Just in time for Easter, FOX has released the religious epic, "THE ROBE" on blu-ray. Richard Burton stars as Marcellus Gallio, a Roman soldier sent to Palestine as punishment for poor performance. When a girlfriend from his past convinces Emperior Tiberius to give Marcellus a better mission, he's first ordered to command the crucifixion of Jesus. Upon winning Christ's robe during a craps game being played while awaiting Jesus's death, Marcellus is thrown into great depression, and blames the robe and Christ'sbelievers for his pain. He then pleads with Tiberius to be allowed to investigate these "Christians" with the intent of putting an end to them for Rome's sake, as well as his own. Of course, having been adapted from a novel by a minister, Marcellus will find the path to redemption and personal salvation, by becoming a follower of Christ, himself. Unfortunately, for a big film, there's little action in "THE ROBE," and the less than inspired performances only highlight other problems with the film. In spite of a huge budget, many of the sets come across as cheap. And, Burton, Simmons, Richard Boone and most of the cast, aren't too compelling in their roles. Victor Mature, however, as Demetrius, is phenomenal, and it's a shame that the entire film wasn't built around him!
FOX has provided the correct CinemaScope aspect ratio, 2.55:1, for this 1080p/AVC MPEG-4 blu-ray. As mediocre as the film is, the transfer is the complete opposite. Fox has completely restored "THE ROBE," giving it color correction, digital scanning and more, to make the final resulting image one of the better looking blu-rays available! That's not to say "THE ROBE" is perfect. Blacks aren't inky enough to convey exquisite detail in the darkest scenes, and contrast varies in quality, with some scenes falling flat. But, for the majoirty of the film's 2 hour plus running time, detail is astounding, and with vibrant color.

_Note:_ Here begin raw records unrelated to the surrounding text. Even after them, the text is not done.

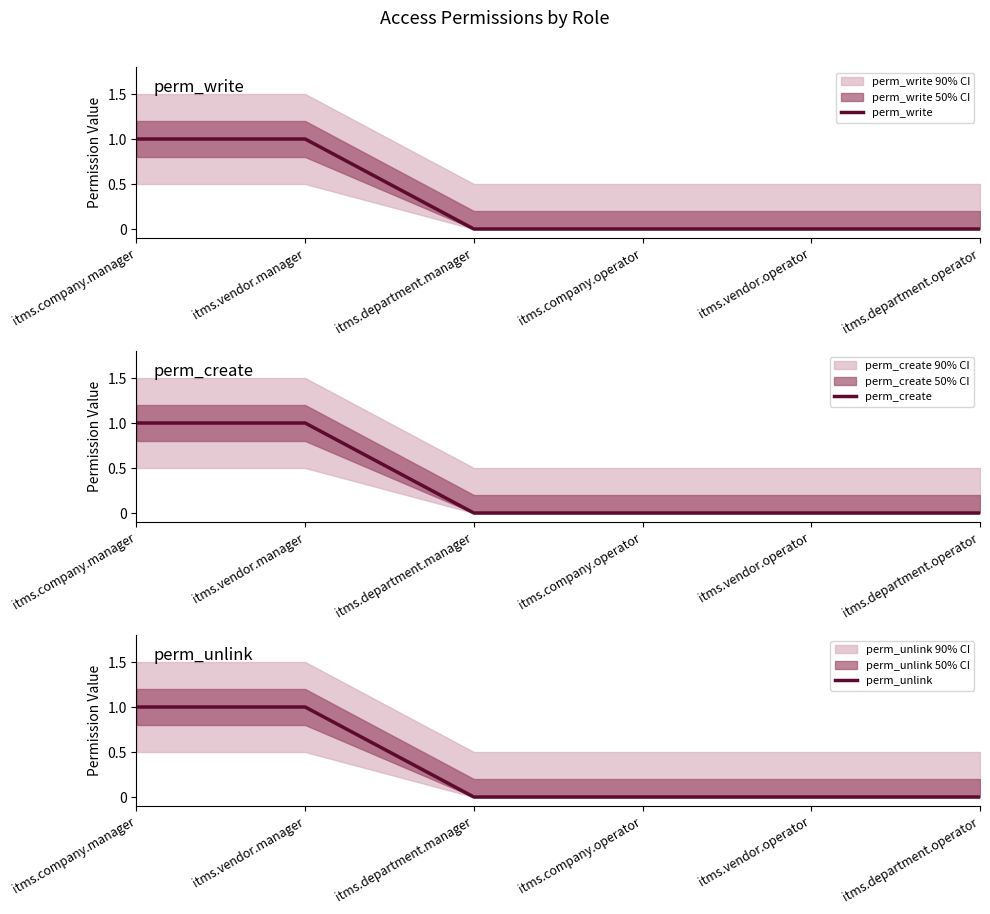

Which has a higher value, itms.vendor.operator or itms.company.manager?

itms.company.manager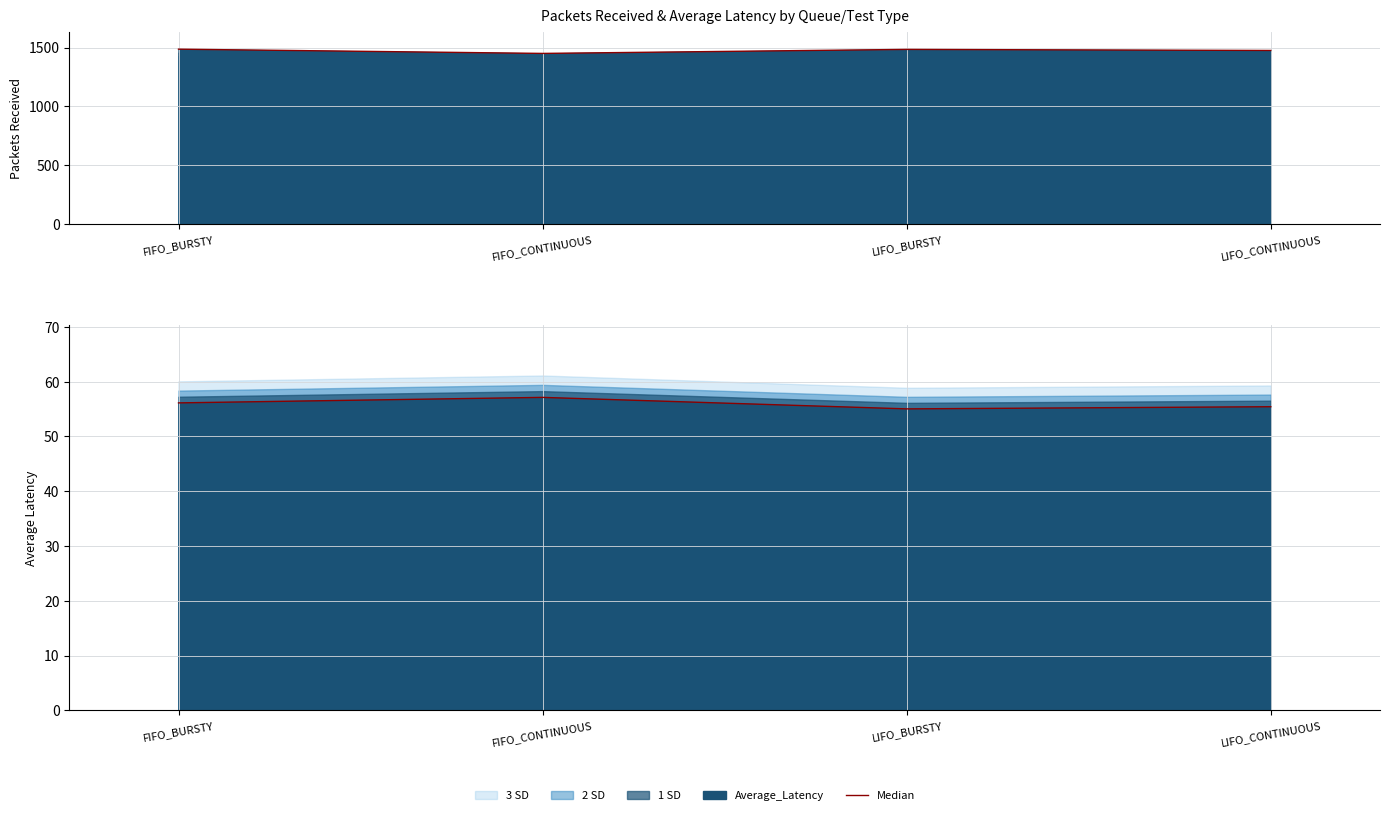

List the labels in order of value, largest first.

FIFO_CONTINUOUS, FIFO_BURSTY, LIFO_CONTINUOUS, LIFO_BURSTY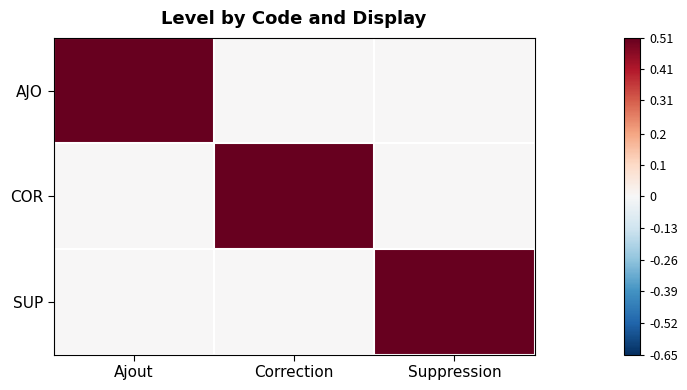

At which category is the sum across all series the highest?

Ajout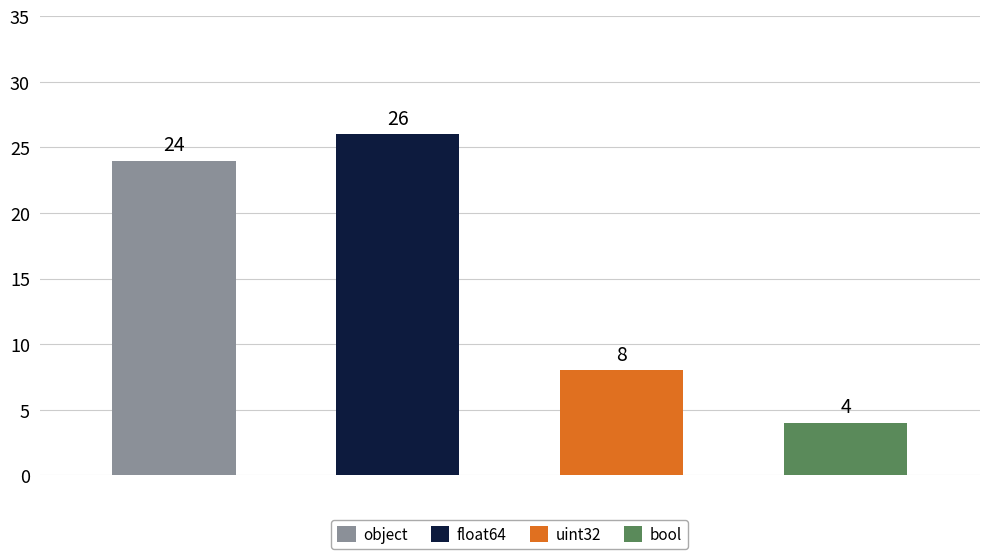

Are the bars grouped side by side (vs. stacked)?

No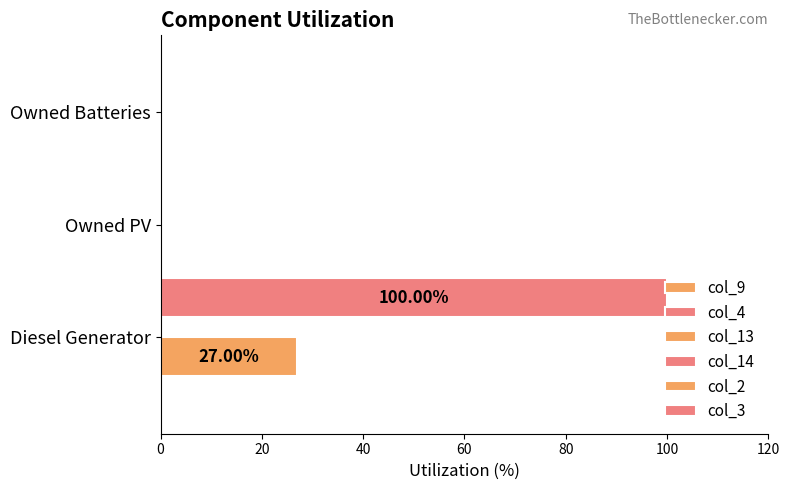

Count the number of data series in this chart.

2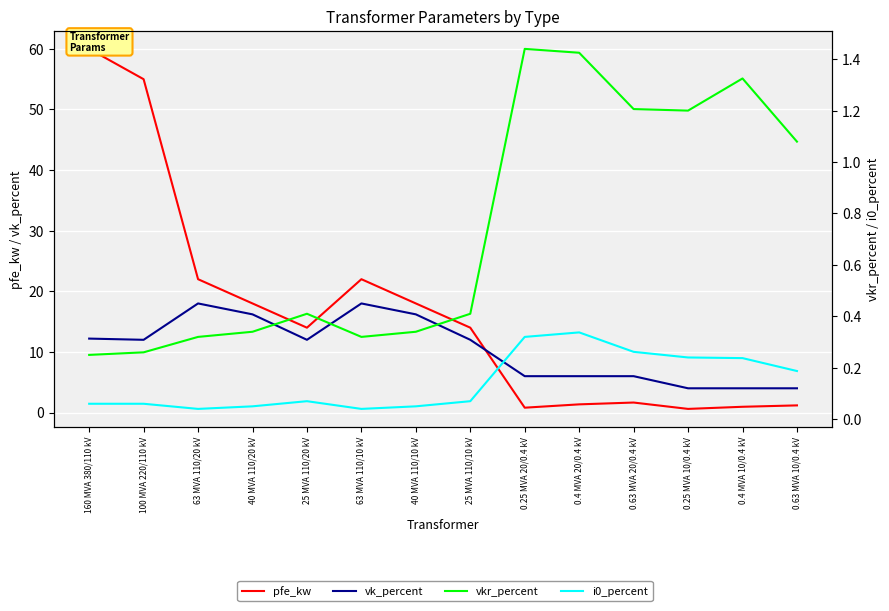

True or false: vk_percent and i0_percent cross at least once.

False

FOX has provided a DTS-HD Master Audio 5.1 mix as well as the 4.0 mix that had been on the previous dvd. The lossy mix is a major improvement in dynamic range, with fuller bass and in emphasizing the great score. Surrounds are restrained, however the front speakers benefit from a wide range of separation effects. Dialogue is always perfectly intelligible and balanced.
FOX has included some great extras as well as some unnecessary ones. While it's always great to see Martin Scorsese, an intro less than 1 minute long, is useless! Why bother to feature someone so full of knowledge and not offer time for a great commentary/discussion? The audio commentary with the son of the original composer and film historians is often interesting, but trying to sit through for the entire duration. A still gallery, interactive press kit and great documentary, are all offered in HD.
Additionally, there are featurettes, interviews, trailers and more, all in HD. But, the best extras are the "BONUSVIEW" ones, especially one that compares the widescreen version with a standard version.